**Exercise aim:** Copy out every line in the entries below that contains the string "viajes", keeping each line whole.

**Input records:**
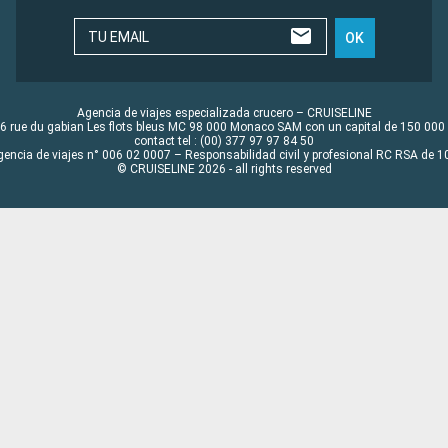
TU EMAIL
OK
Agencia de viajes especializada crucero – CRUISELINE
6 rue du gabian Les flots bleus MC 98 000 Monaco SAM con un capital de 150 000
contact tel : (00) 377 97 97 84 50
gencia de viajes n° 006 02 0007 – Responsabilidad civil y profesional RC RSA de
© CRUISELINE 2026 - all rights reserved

==

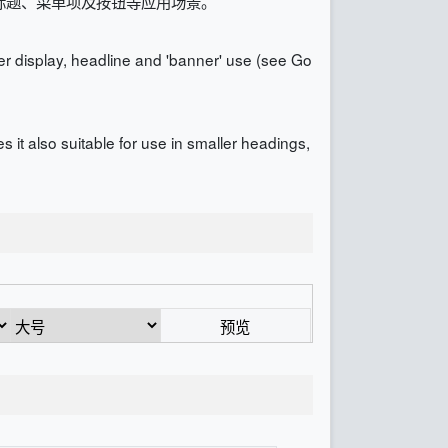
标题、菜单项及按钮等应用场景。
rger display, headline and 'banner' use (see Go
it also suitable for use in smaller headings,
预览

**Solution for this task:**
Agencia de viajes especializada crucero – CRUISELINE
gencia de viajes n° 006 02 0007 – Responsabilidad civil y profesional RC RSA de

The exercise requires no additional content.